We need to find the number of moles of oxygen gas (O2) first using the given conditions:
1. Convert the volume from liters to m^3:
10.5 L * (1 m^3 / 1000 L) = 0.0105 m^3
2. Convert the temperature from degrees Celsius to Kelvin:
T(K) = T(°C) + 273.15
T(K) = 27.3 + 273.15 = 300.45 K
3. Convert the pressure from atmospheres to Pascals:
1 atm * (101325 Pa / 1 atm) = 101325 Pa
Now we can rearrange the ideal gas law equation to solve for the number of moles:
n = (PV) / (RT)
Substituting the given values:
n = (101325 Pa * 0.0105 m^3) / ((8.314 J/mol·K) * 300.45 K)
Simplifying the equation:
n ≈ 0.0409 moles
Next, we can calculate the mass of oxygen gas using the molar mass of oxygen:
1. Find the molar mass of oxygen gas (O2):
Molar mass of O2 = (2 * atomic mass of oxygen)

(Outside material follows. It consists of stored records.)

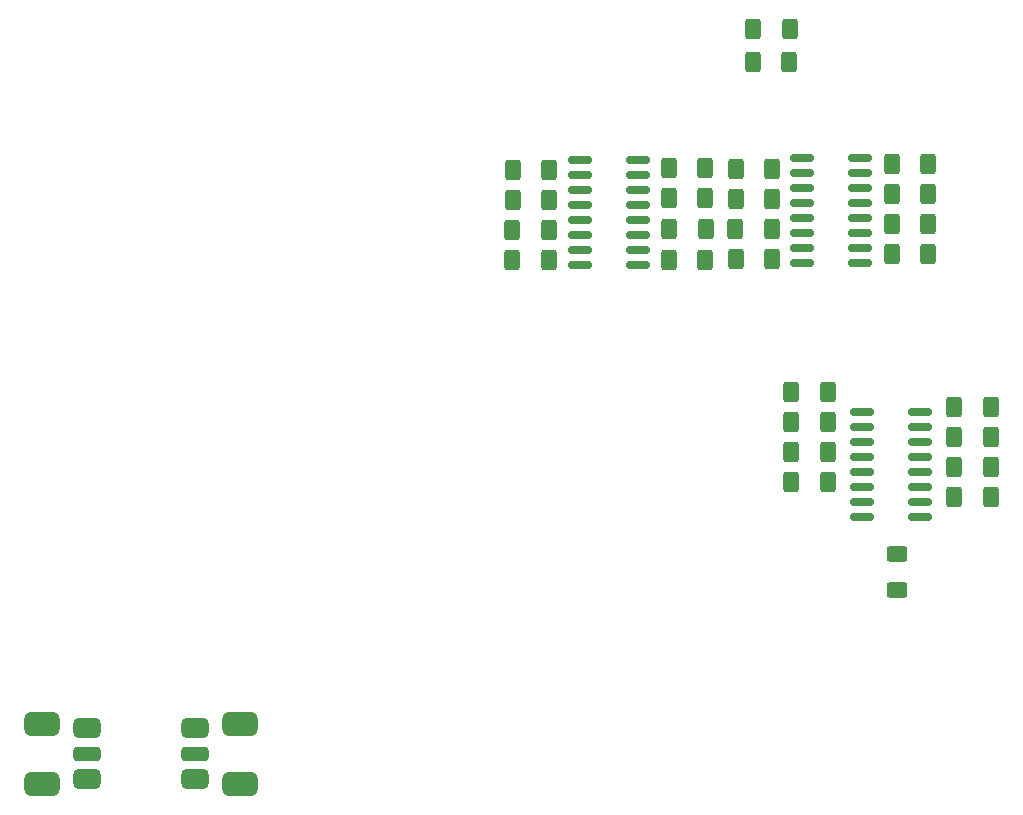
<source format=gtp>
%TF.GenerationSoftware,KiCad,Pcbnew,6.0.11+dfsg-1~bpo11+1*%
%TF.CreationDate,2025-04-08T22:30:35+02:00*%
%TF.ProjectId,v4d2_pico,76346432-5f70-4696-936f-2e6b69636164,rev?*%
%TF.SameCoordinates,Original*%
%TF.FileFunction,Paste,Top*%
%TF.FilePolarity,Positive*%
%FSLAX46Y46*%
G04 Gerber Fmt 4.6, Leading zero omitted, Abs format (unit mm)*
G04 Created by KiCad (PCBNEW 6.0.11+dfsg-1~bpo11+1) date 2025-04-08 22:30:35*
%MOMM*%
%LPD*%
G01*
G04 APERTURE LIST*
G04 Aperture macros list*
%AMRoundRect*
0 Rectangle with rounded corners*
0 $1 Rounding radius*
0 $2 $3 $4 $5 $6 $7 $8 $9 X,Y pos of 4 corners*
0 Add a 4 corners polygon primitive as box body*
4,1,4,$2,$3,$4,$5,$6,$7,$8,$9,$2,$3,0*
0 Add four circle primitives for the rounded corners*
1,1,$1+$1,$2,$3*
1,1,$1+$1,$4,$5*
1,1,$1+$1,$6,$7*
1,1,$1+$1,$8,$9*
0 Add four rect primitives between the rounded corners*
20,1,$1+$1,$2,$3,$4,$5,0*
20,1,$1+$1,$4,$5,$6,$7,0*
20,1,$1+$1,$6,$7,$8,$9,0*
20,1,$1+$1,$8,$9,$2,$3,0*%
G04 Aperture macros list end*
%ADD10RoundRect,0.150000X-0.825000X-0.150000X0.825000X-0.150000X0.825000X0.150000X-0.825000X0.150000X0*%
%ADD11RoundRect,0.150000X0.825000X0.150000X-0.825000X0.150000X-0.825000X-0.150000X0.825000X-0.150000X0*%
%ADD12RoundRect,0.250000X-0.400000X-0.625000X0.400000X-0.625000X0.400000X0.625000X-0.400000X0.625000X0*%
%ADD13RoundRect,0.250000X0.400000X0.625000X-0.400000X0.625000X-0.400000X-0.625000X0.400000X-0.625000X0*%
%ADD14RoundRect,0.500000X-1.000000X-0.500000X1.000000X-0.500000X1.000000X0.500000X-1.000000X0.500000X0*%
%ADD15RoundRect,0.425000X-0.725000X-0.425000X0.725000X-0.425000X0.725000X0.425000X-0.725000X0.425000X0*%
%ADD16RoundRect,0.300000X-0.850000X-0.300000X0.850000X-0.300000X0.850000X0.300000X-0.850000X0.300000X0*%
%ADD17RoundRect,0.250000X-0.625000X0.400000X-0.625000X-0.400000X0.625000X-0.400000X0.625000X0.400000X0*%
G04 APERTURE END LIST*
D10*
X238190000Y-41910000D03*
X238190000Y-43180000D03*
X238190000Y-44450000D03*
X238190000Y-45720000D03*
X238190000Y-46990000D03*
X238190000Y-48260000D03*
X238190000Y-49530000D03*
X238190000Y-50800000D03*
X243140000Y-50800000D03*
X243140000Y-49530000D03*
X243140000Y-48260000D03*
X243140000Y-46990000D03*
X243140000Y-45720000D03*
X243140000Y-44450000D03*
X243140000Y-43180000D03*
X243140000Y-41910000D03*
X219394000Y-42037000D03*
X219394000Y-43307000D03*
X219394000Y-44577000D03*
X219394000Y-45847000D03*
X219394000Y-47117000D03*
X219394000Y-48387000D03*
X219394000Y-49657000D03*
X219394000Y-50927000D03*
X224344000Y-50927000D03*
X224344000Y-49657000D03*
X224344000Y-48387000D03*
X224344000Y-47117000D03*
X224344000Y-45847000D03*
X224344000Y-44577000D03*
X224344000Y-43307000D03*
X224344000Y-42037000D03*
D11*
X248220000Y-72317000D03*
X248220000Y-71047000D03*
X248220000Y-69777000D03*
X248220000Y-68507000D03*
X248220000Y-67237000D03*
X248220000Y-65967000D03*
X248220000Y-64697000D03*
X248220000Y-63427000D03*
X243270000Y-63427000D03*
X243270000Y-64697000D03*
X243270000Y-65967000D03*
X243270000Y-67237000D03*
X243270000Y-68507000D03*
X243270000Y-69777000D03*
X243270000Y-71047000D03*
X243270000Y-72317000D03*
D12*
X245784000Y-47498000D03*
X248884000Y-47498000D03*
X245784000Y-42418000D03*
X248884000Y-42418000D03*
D13*
X235676000Y-45339000D03*
X232576000Y-45339000D03*
X235702000Y-50419000D03*
X232602000Y-50419000D03*
D12*
X226949000Y-47934000D03*
X230049000Y-47934000D03*
X226923000Y-42710000D03*
X230023000Y-42710000D03*
D13*
X216815000Y-45466000D03*
X213715000Y-45466000D03*
X216789000Y-50546000D03*
X213689000Y-50546000D03*
X240411000Y-64262000D03*
X237311000Y-64262000D03*
X240411000Y-69342000D03*
X237311000Y-69342000D03*
D12*
X251079000Y-68072000D03*
X254179000Y-68072000D03*
X251079000Y-62992000D03*
X254179000Y-62992000D03*
X245784000Y-50038000D03*
X248884000Y-50038000D03*
X245784000Y-44958000D03*
X248884000Y-44958000D03*
D13*
X235676000Y-42799000D03*
X232576000Y-42799000D03*
X235650000Y-47879000D03*
X232550000Y-47879000D03*
D12*
X226923000Y-50546000D03*
X230023000Y-50546000D03*
X226923000Y-45322000D03*
X230023000Y-45322000D03*
D13*
X216815000Y-42926000D03*
X213715000Y-42926000D03*
X216789000Y-48006000D03*
X213689000Y-48006000D03*
X240411000Y-61722000D03*
X237311000Y-61722000D03*
X240411000Y-66802000D03*
X237311000Y-66802000D03*
D12*
X251079000Y-70612000D03*
X254179000Y-70612000D03*
X251079000Y-65532000D03*
X254179000Y-65532000D03*
D14*
X173863000Y-89796000D03*
X190627000Y-89796000D03*
D15*
X186817000Y-90186000D03*
X177673000Y-90186000D03*
D16*
X186817000Y-92336000D03*
D15*
X177673000Y-94486000D03*
D14*
X190627000Y-94876000D03*
D15*
X186817000Y-94486000D03*
D14*
X173863000Y-94876000D03*
D16*
X177673000Y-92336000D03*
D17*
X246253000Y-75412000D03*
X246253000Y-78512000D03*
D13*
X237155000Y-30988000D03*
X234055000Y-30988000D03*
D12*
X234035000Y-33770000D03*
X237135000Y-33770000D03*
M02*

</source>
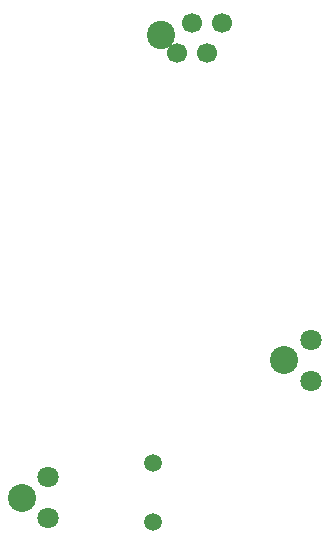
<source format=gbr>
G04 #@! TF.FileFunction,Soldermask,Bot*
%FSLAX46Y46*%
G04 Gerber Fmt 4.6, Leading zero omitted, Abs format (unit mm)*
G04 Created by KiCad (PCBNEW 4.0.7) date 02/05/18 22:40:42*
%MOMM*%
%LPD*%
G01*
G04 APERTURE LIST*
%ADD10C,0.100000*%
%ADD11C,1.517600*%
%ADD12C,1.797000*%
%ADD13C,2.381000*%
%ADD14C,1.700000*%
%ADD15C,2.400000*%
G04 APERTURE END LIST*
D10*
D11*
X59690000Y-102950000D03*
X59690000Y-107950000D03*
D12*
X50800000Y-107640000D03*
X50800000Y-104140000D03*
D13*
X48570000Y-105890000D03*
D12*
X73025000Y-96012000D03*
X73025000Y-92512000D03*
D13*
X70795000Y-94262000D03*
D14*
X64262000Y-68199000D03*
X61722000Y-68199000D03*
X62992000Y-65659000D03*
X65532000Y-65659000D03*
D15*
X60322000Y-66699000D03*
M02*

</source>
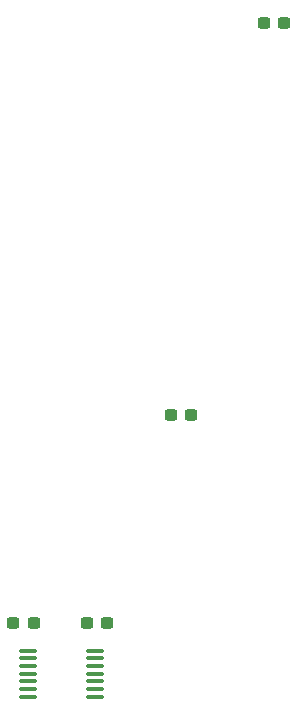
<source format=gtp>
%TF.GenerationSoftware,KiCad,Pcbnew,7.0.10*%
%TF.CreationDate,2024-01-18T23:13:16-08:00*%
%TF.ProjectId,r2dtf dev board rev 1,72326474-6620-4646-9576-20626f617264,rev?*%
%TF.SameCoordinates,Original*%
%TF.FileFunction,Paste,Top*%
%TF.FilePolarity,Positive*%
%FSLAX46Y46*%
G04 Gerber Fmt 4.6, Leading zero omitted, Abs format (unit mm)*
G04 Created by KiCad (PCBNEW 7.0.10) date 2024-01-18 23:13:16*
%MOMM*%
%LPD*%
G01*
G04 APERTURE LIST*
G04 Aperture macros list*
%AMRoundRect*
0 Rectangle with rounded corners*
0 $1 Rounding radius*
0 $2 $3 $4 $5 $6 $7 $8 $9 X,Y pos of 4 corners*
0 Add a 4 corners polygon primitive as box body*
4,1,4,$2,$3,$4,$5,$6,$7,$8,$9,$2,$3,0*
0 Add four circle primitives for the rounded corners*
1,1,$1+$1,$2,$3*
1,1,$1+$1,$4,$5*
1,1,$1+$1,$6,$7*
1,1,$1+$1,$8,$9*
0 Add four rect primitives between the rounded corners*
20,1,$1+$1,$2,$3,$4,$5,0*
20,1,$1+$1,$4,$5,$6,$7,0*
20,1,$1+$1,$6,$7,$8,$9,0*
20,1,$1+$1,$8,$9,$2,$3,0*%
G04 Aperture macros list end*
%ADD10RoundRect,0.237500X-0.300000X-0.237500X0.300000X-0.237500X0.300000X0.237500X-0.300000X0.237500X0*%
%ADD11RoundRect,0.100000X-0.637500X-0.100000X0.637500X-0.100000X0.637500X0.100000X-0.637500X0.100000X0*%
%ADD12RoundRect,0.237500X0.300000X0.237500X-0.300000X0.237500X-0.300000X-0.237500X0.300000X-0.237500X0*%
G04 APERTURE END LIST*
D10*
%TO.C,C1*%
X76237500Y-104900000D03*
X77962500Y-104900000D03*
%TD*%
%TO.C,C3*%
X62937500Y-122500000D03*
X64662500Y-122500000D03*
%TD*%
D11*
%TO.C,U1*%
X64137500Y-124850000D03*
X64137500Y-125500000D03*
X64137500Y-126150000D03*
X64137500Y-126800000D03*
X64137500Y-127450000D03*
X64137500Y-128100000D03*
X64137500Y-128750000D03*
X69862500Y-128750000D03*
X69862500Y-128100000D03*
X69862500Y-127450000D03*
X69862500Y-126800000D03*
X69862500Y-126150000D03*
X69862500Y-125500000D03*
X69862500Y-124850000D03*
%TD*%
D12*
%TO.C,C2*%
X85862500Y-71700000D03*
X84137500Y-71700000D03*
%TD*%
%TO.C,C4*%
X70862500Y-122500000D03*
X69137500Y-122500000D03*
%TD*%
M02*

</source>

The atomic mass of oxygen is approximately 16.00 g/mol.
Therefore, the molar mass of oxygen gas (O2) is approximately 2 * 16.00 g/mol = 32.00 g/mol.
2. Calculate the mass of oxygen gas:
Mass = n × molar mass
Substituting the values:
Mass = 0.0409 moles × 32.00 g/mol
Mass ≈ 1.31 grams (rounded to two decimal places)
Therefore, there are approximately 1.31 grams of oxygen gas (O2) contained in the 10.5 liter tank at 27.3 degrees Celsius and 1.83 atmospheres.